Because the success of your home loan depends so much on the skill and character of your loan officer, it's critical to avoid bad ones. Bad loan agents are more than just an annoyance--they can cost you serious money, give you ulcers, and turn your hair gray. So look for these red flags when shopping for a lender, and avoid the turkeys:

BAD Loan Officers

  • Pull disappearing acts. They're playing squash when you call, and they don't call you back.
  • Push the same loan on every client. If you tell your agent that you have 20 percent down and plan to sell up in five years, she’d better have a great reason for suggesting a 30-year fixed FHA mortgage.

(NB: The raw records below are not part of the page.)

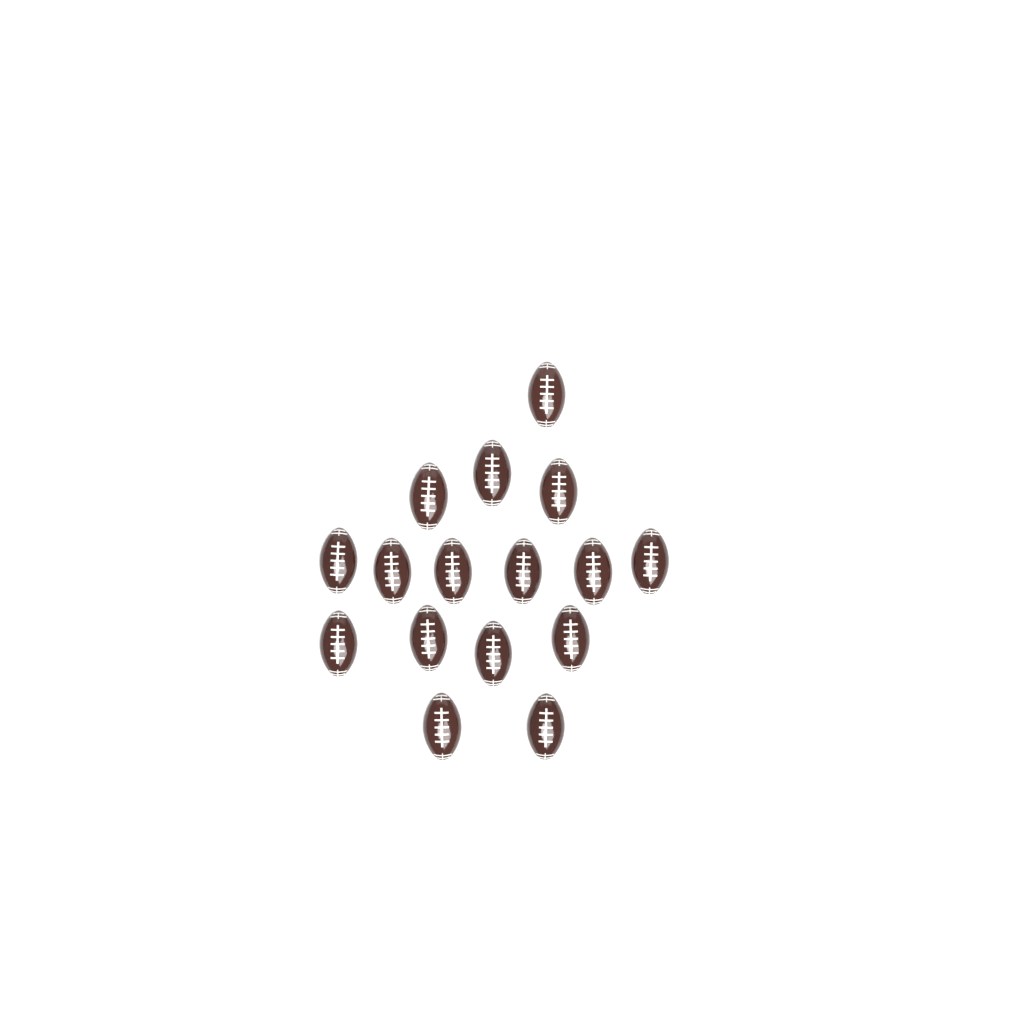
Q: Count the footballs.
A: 16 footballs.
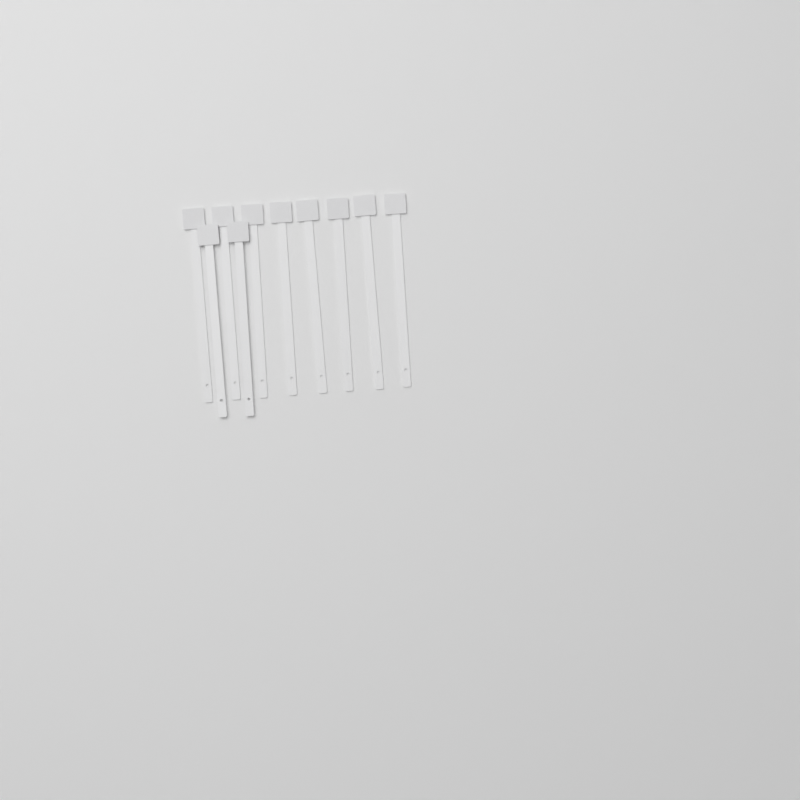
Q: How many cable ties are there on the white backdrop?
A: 10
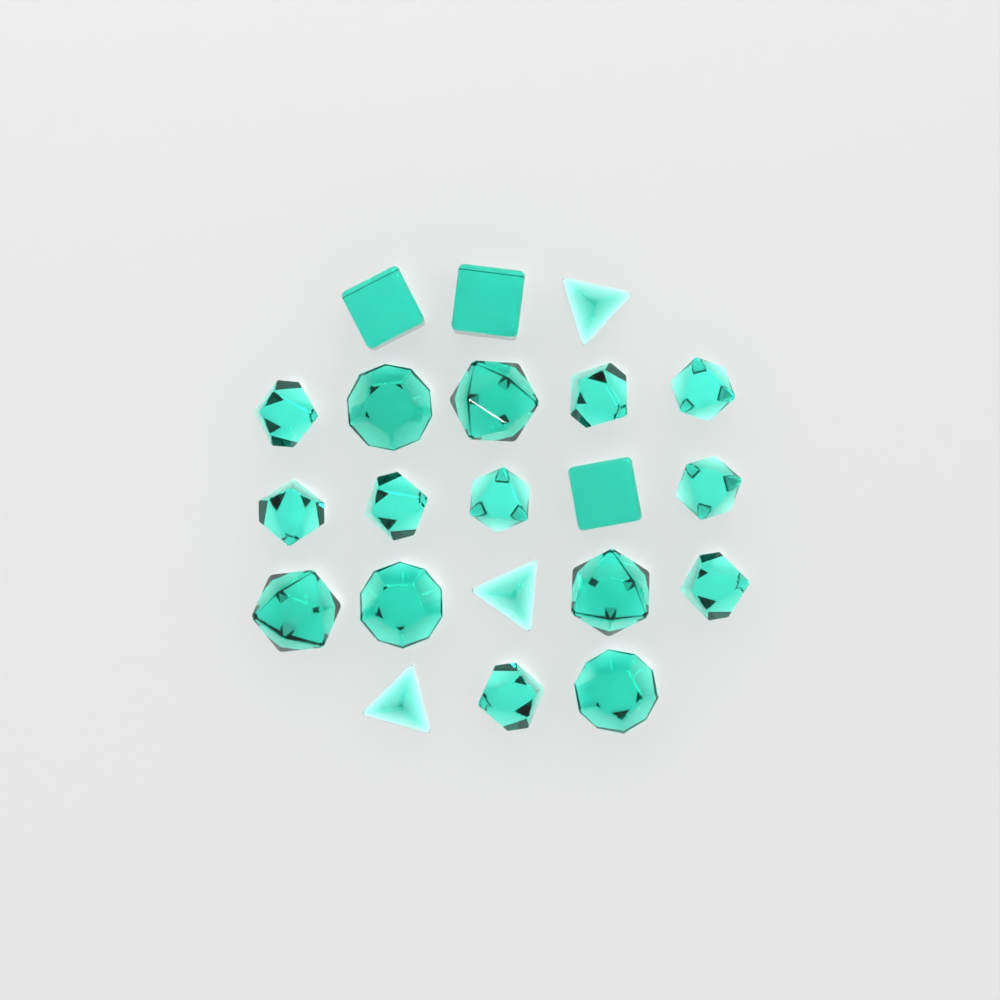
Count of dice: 21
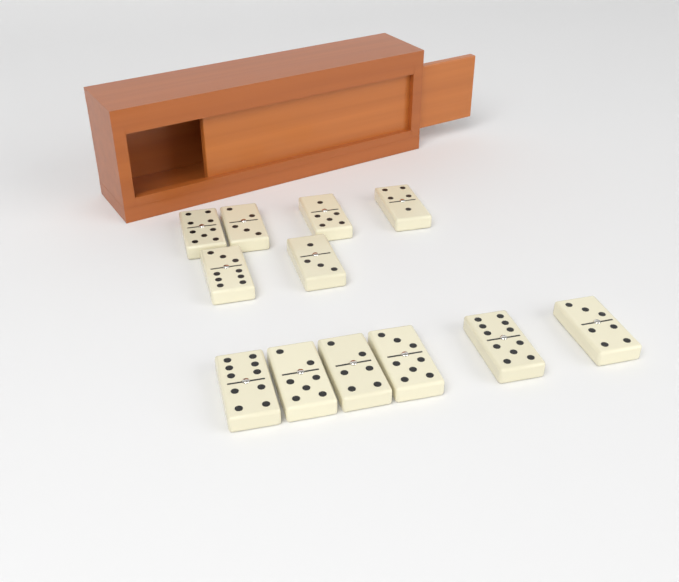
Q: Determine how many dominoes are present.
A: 12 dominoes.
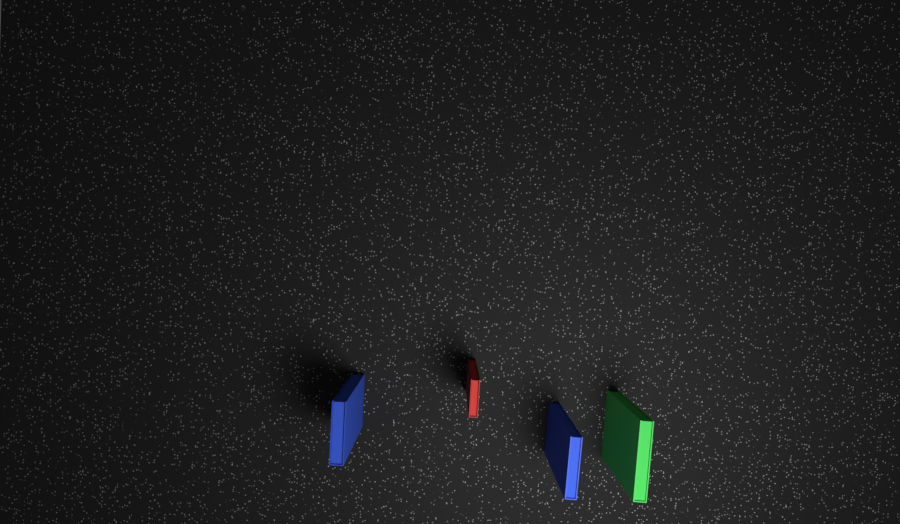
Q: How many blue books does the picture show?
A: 2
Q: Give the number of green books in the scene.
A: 1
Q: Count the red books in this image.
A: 1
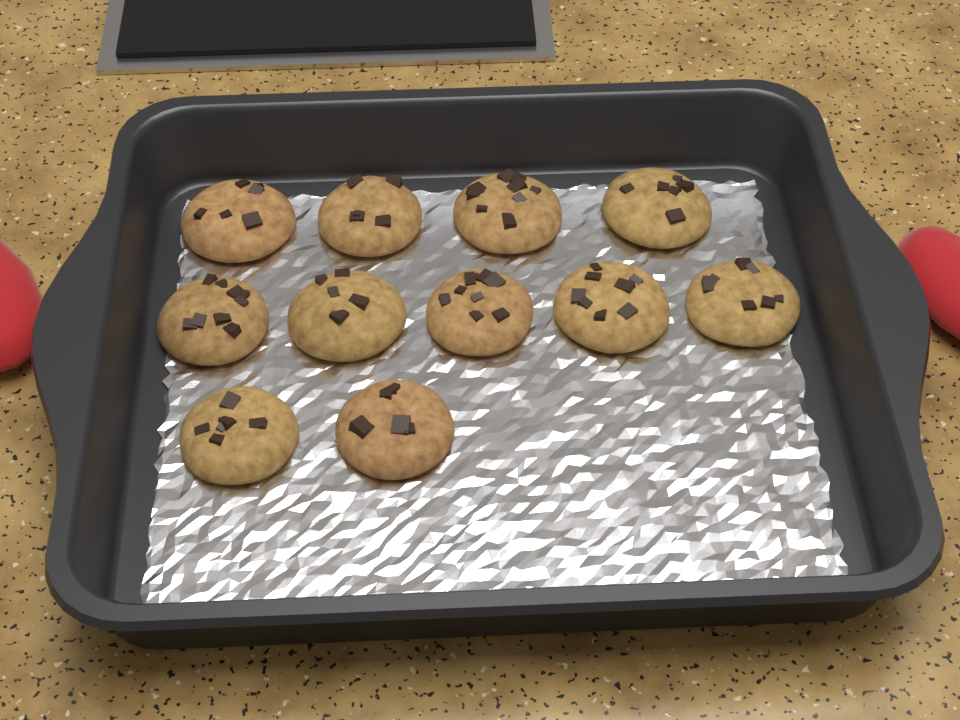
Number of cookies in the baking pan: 11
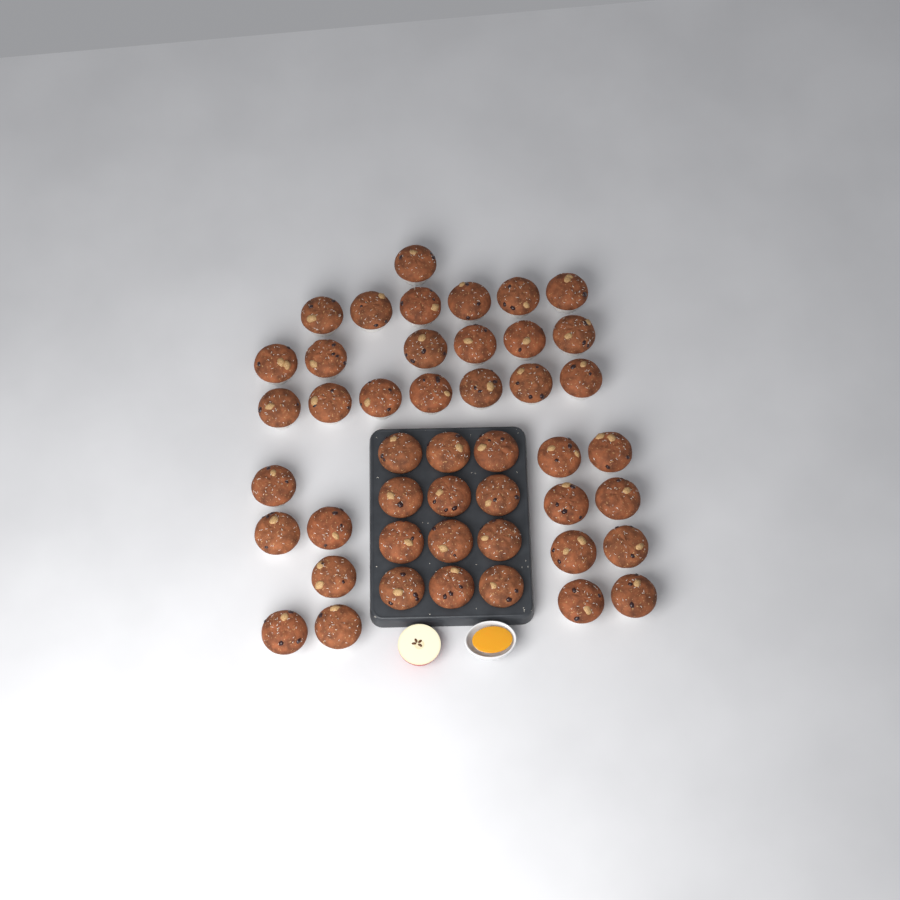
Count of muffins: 46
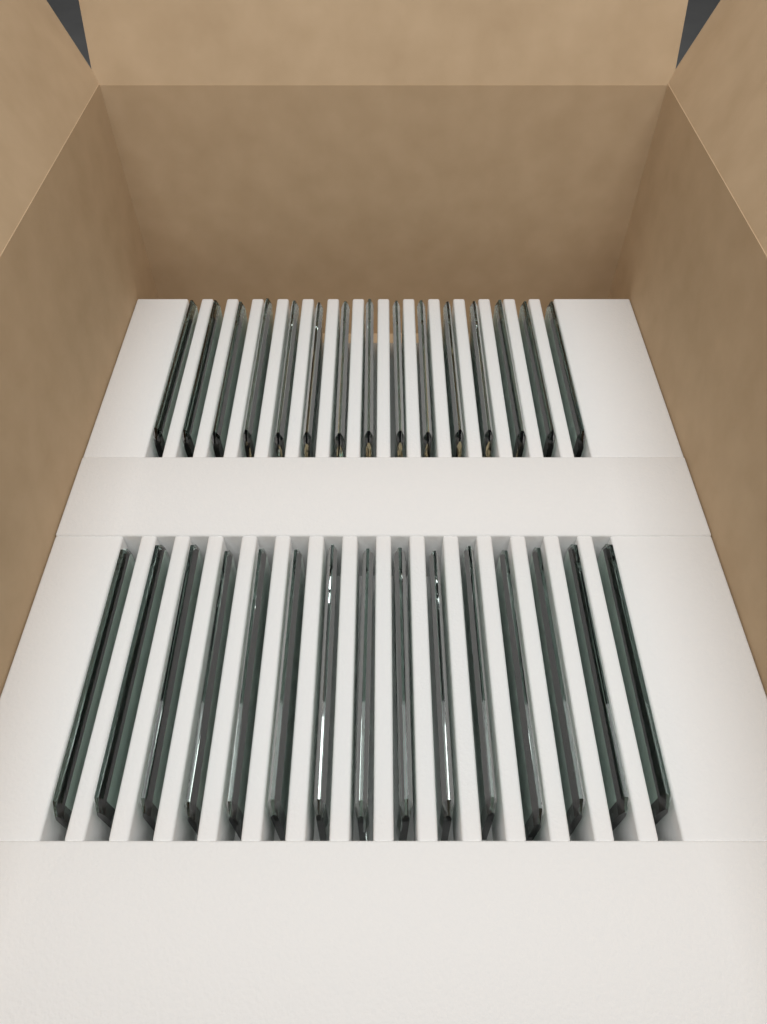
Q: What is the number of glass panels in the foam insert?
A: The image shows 30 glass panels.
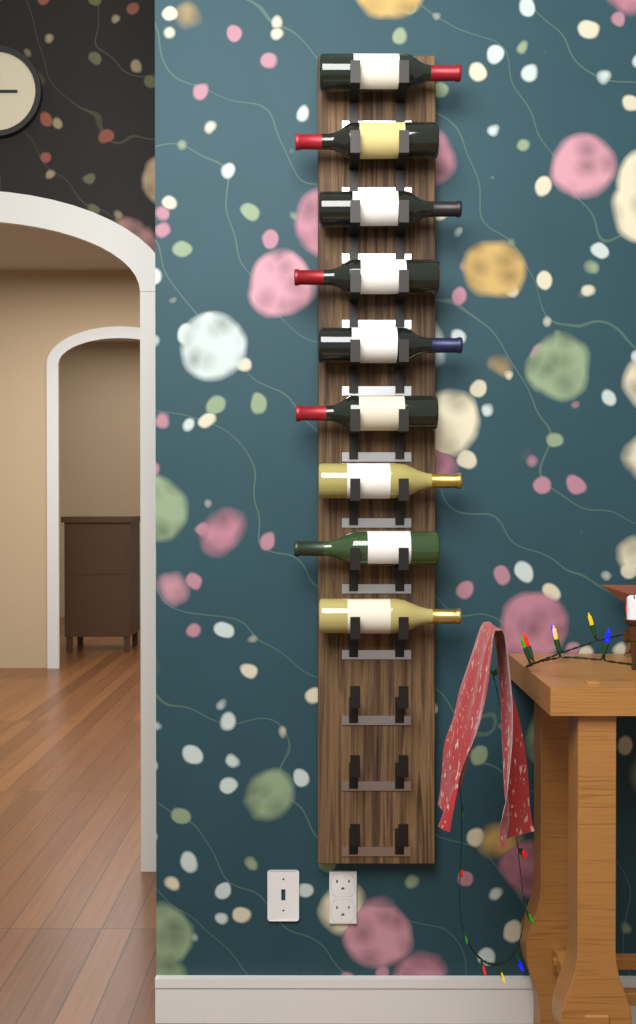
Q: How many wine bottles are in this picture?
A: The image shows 9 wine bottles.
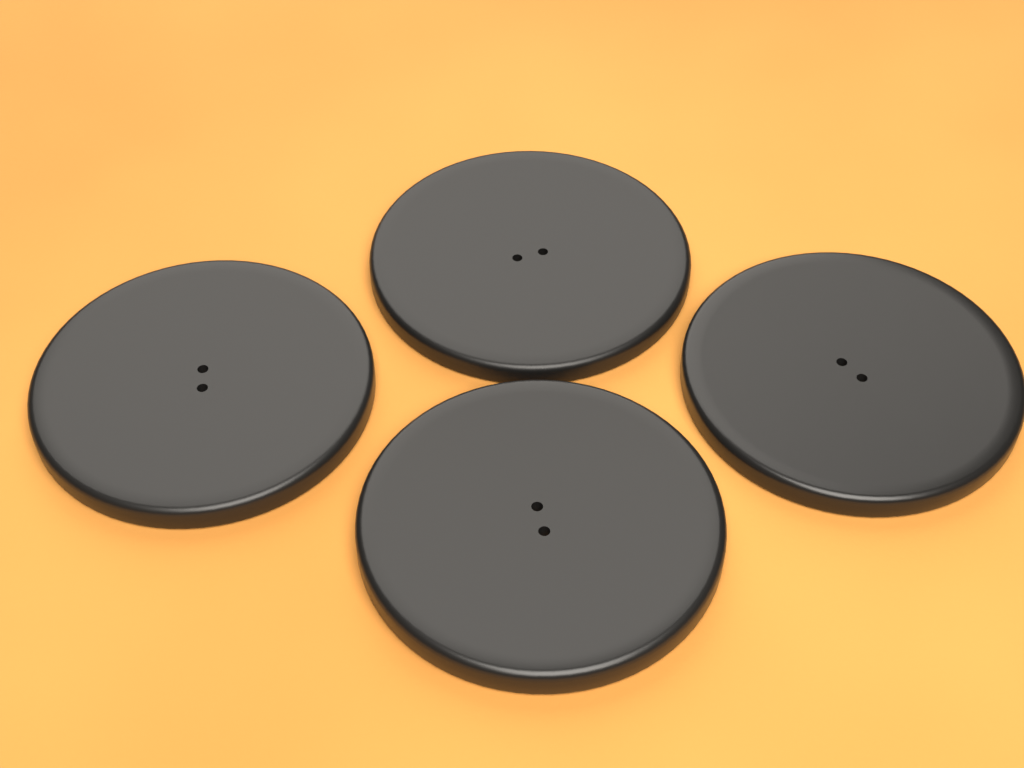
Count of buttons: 4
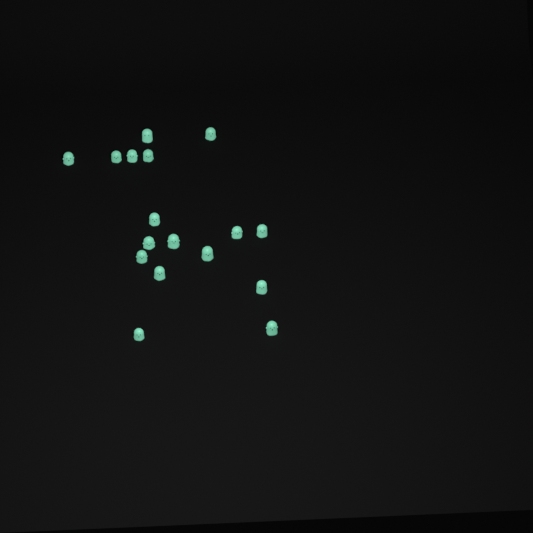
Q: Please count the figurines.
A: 17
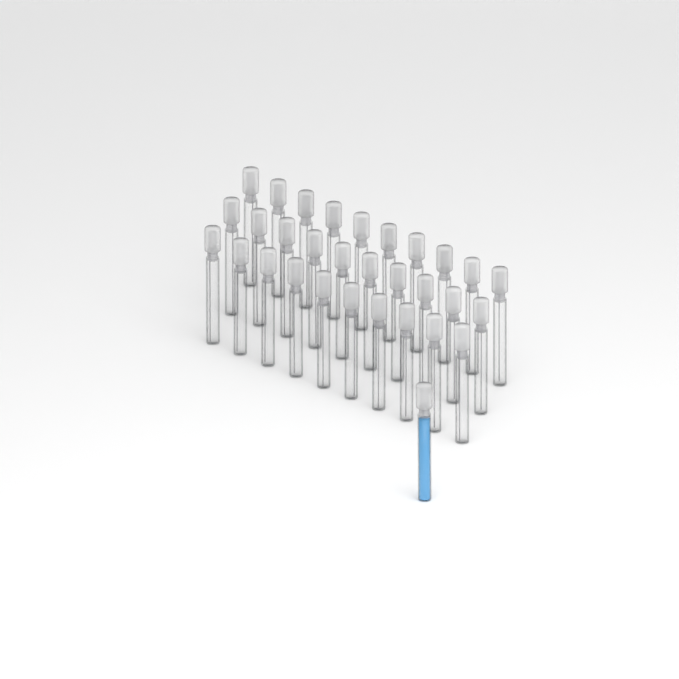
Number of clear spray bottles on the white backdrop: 30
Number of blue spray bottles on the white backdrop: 1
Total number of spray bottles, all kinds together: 31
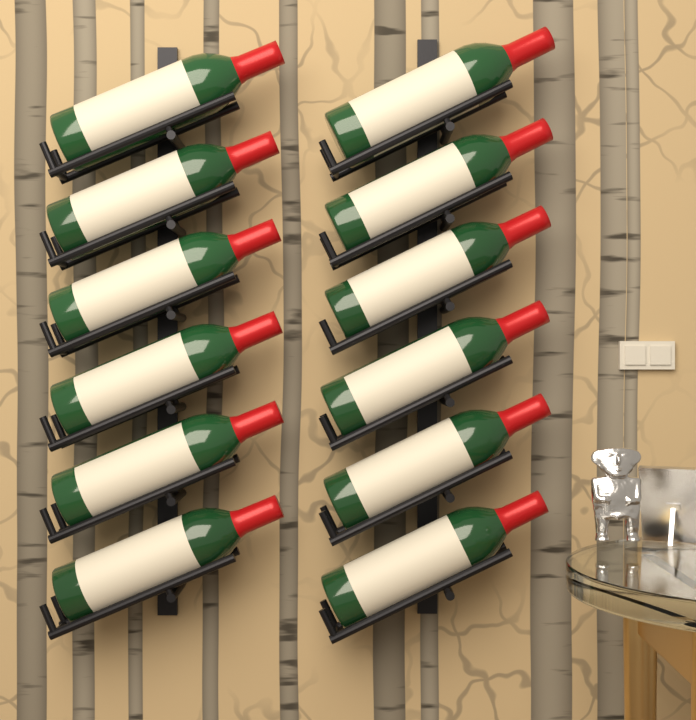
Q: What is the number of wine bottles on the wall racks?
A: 12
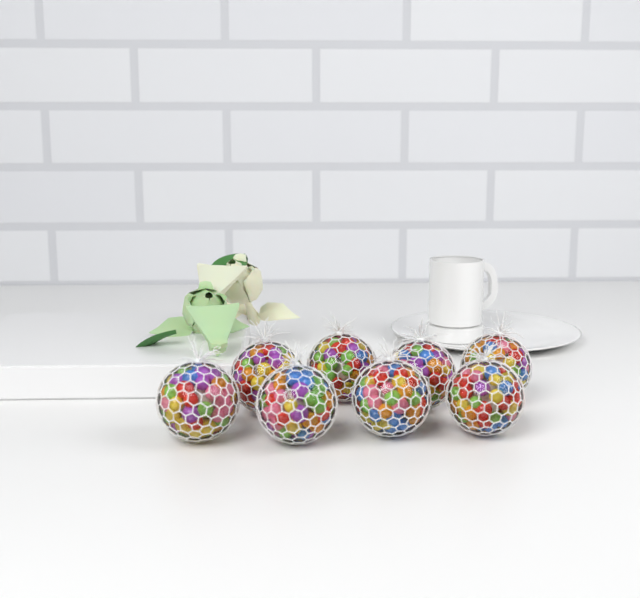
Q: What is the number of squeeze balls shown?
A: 8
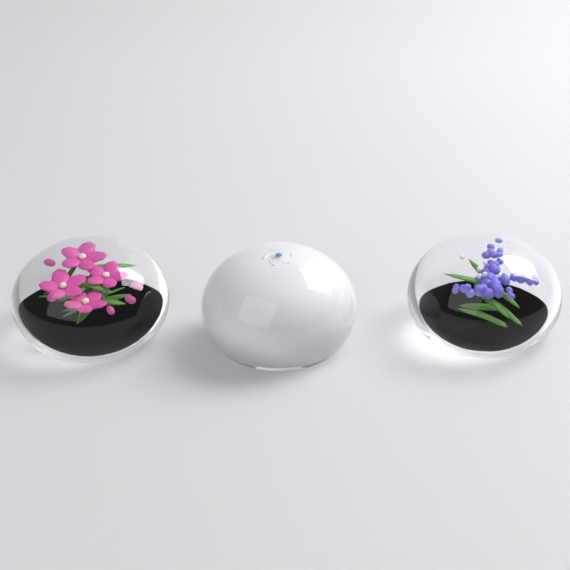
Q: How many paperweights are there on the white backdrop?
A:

  • Don't care about your comfort zone. They push you to borrow more than you’d like or bully you into riskier loans than you want. If you get the feeling that your loan officer and your real estate agent are tag-teaming you, they probably are. Replace them BOTH and find someone you can trust.
  • Are unhelpful. They hand you a stack of paperwork and expect you to be their secretaries. They make weird requests--for the juicy details of your messy divorce or a letter from your CPA about your Tupperware parties. These can be legitimate underwriting requirements, but you should be told why they are needed.
  • Don't communicate. They change your program or rate without consulting you. They don't explain the disclosure forms. Or they hide behind jargon, explaining, "Well your rate is higher because your LTV requires an underwriting exception and the doc draw was delayed so we blew the lock." Yikes.
  • Don't know. Agents who don’t understand the special ins and outs of FHA lending can't do a good job for you, however motivated or nice they may be. While many learn from their mistakes and eventually become good loan officers, you don't want to be the mistake they learn from, do you?